╭─ TASK INPUT

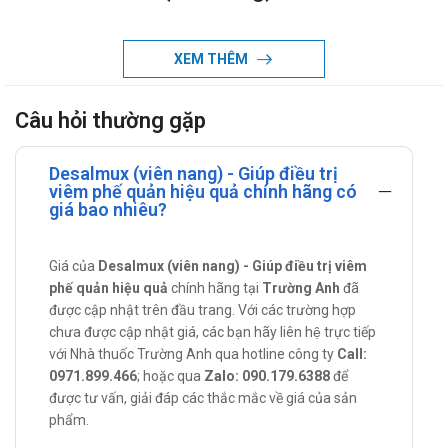
Carbocistein là một thuốc có tác dụng đối với đường hô hấp.
Đây là một dẫn chất của thuốc cystine. Tác dụng của nó là
XEM THÊM
làm loãng đờm bằng cách làm cho các cầu nối disulfide của
glycoprotein bị cắt đứt. Từ đó làm giảm đi độ đặc quánh của
Câu hỏi thường gặp
chất nhầy và làm thay đổi độ đặc của đờm, giúp người bệnh
dễ khạc được đờm ra.
Desalmux (viên nang) - Giúp điều trị
Tác dụng - chỉ định của Desalmux (viên
viêm phế quản hiệu quả chính hãng có
giá bao nhiêu?
nang)
Thuốc được sử dụng cho những bệnh nhân đang có rối
Giá của
Desalmux (viên nang) - Giúp điều trị viêm
loạn về tiết dịch đường tiêu hô hấp. Như bị viêm phế quản,
phế quản hiệu quả
chính hãng tại
Trường Anh
đã
hen phế quản, tắc nghẽn đường hô hấp cấp và mạn, bệnh
được cập nhật trên đầu trang. Với các trường hợp
viêm mũi họng.
chưa được cập nhật giá, các bạn hãy liên hệ trực tiếp
Hỗ trợ cho các trường hợp bị viêm nhiễm tại đường hô
với Nhà thuốc Trường Anh qua hotline công ty
Call:
0971.899.466
; hoặc qua
Zalo: 090.179.6388
để
hấp.
được tư vấn, giải đáp các thắc mắc về giá của sản
Cách dùng – liều dùng của Desalmux
phẩm.
(viên nang)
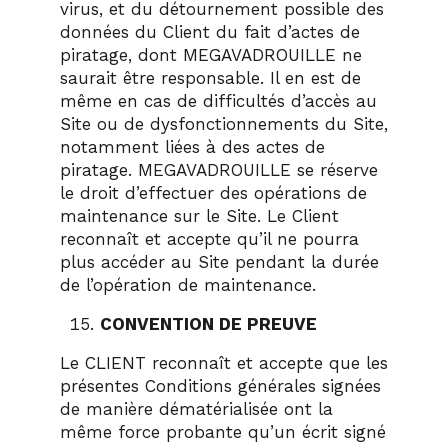
virus, et du détournement possible des
données du Client du fait d’actes de
piratage, dont MEGAVADROUILLE ne
saurait être responsable. Il en est de
même en cas de difficultés d’accès au
Site ou de dysfonctionnements du Site,
notamment liées à des actes de
piratage. MEGAVADROUILLE se réserve
le droit d’effectuer des opérations de
maintenance sur le Site. Le Client
reconnaît et accepte qu’il ne pourra
plus accéder au Site pendant la durée
de l’opération de maintenance.
CONVENTION DE PREUVE
Le CLIENT reconnaît et accepte que les
présentes Conditions générales signées
de manière dématérialisée ont la
même force probante qu’un écrit signé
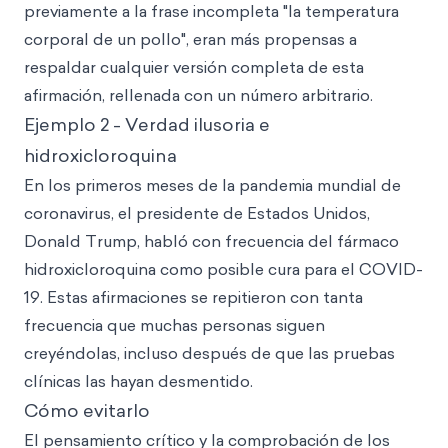
previamente a la frase incompleta "la temperatura
corporal de un pollo", eran más propensas a
respaldar cualquier versión completa de esta
afirmación, rellenada con un número arbitrario.
Ejemplo 2 - Verdad ilusoria e
hidroxicloroquina
En los primeros meses de la pandemia mundial de
coronavirus, el presidente de Estados Unidos,
Donald Trump, habló con frecuencia del fármaco
hidroxicloroquina como posible cura para el COVID-
19. Estas afirmaciones se repitieron con tanta
frecuencia que muchas personas siguen
creyéndolas, incluso después de que las pruebas
clínicas las hayan desmentido.
Cómo evitarlo
El pensamiento crítico y la comprobación de los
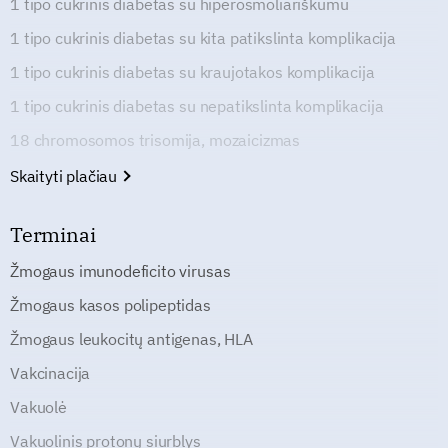
1 tipo cukrinis diabetas su hiperosmoliariškumu
1 tipo cukrinis diabetas su kita patikslinta komplikacija
1 tipo cukrinis diabetas su kraujotakos komplikacija
1 tipo cukrinis diabetas su nepatikslinta komplikacija
18 chromosomos trisomija, mozaicizmas
Skaityti plačiau
Terminai
Žmogaus imunodeficito virusas
Žmogaus kasos polipeptidas
Žmogaus leukocitų antigenas, HLA
Vakcinacija
Vakuolė
Vakuolinis protonų siurblys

╰─

WHAT IS EXPECTED -
Tally the lines of the data that contain the word "reconnaît", and give only that tally.

COMPLETED TASK -
2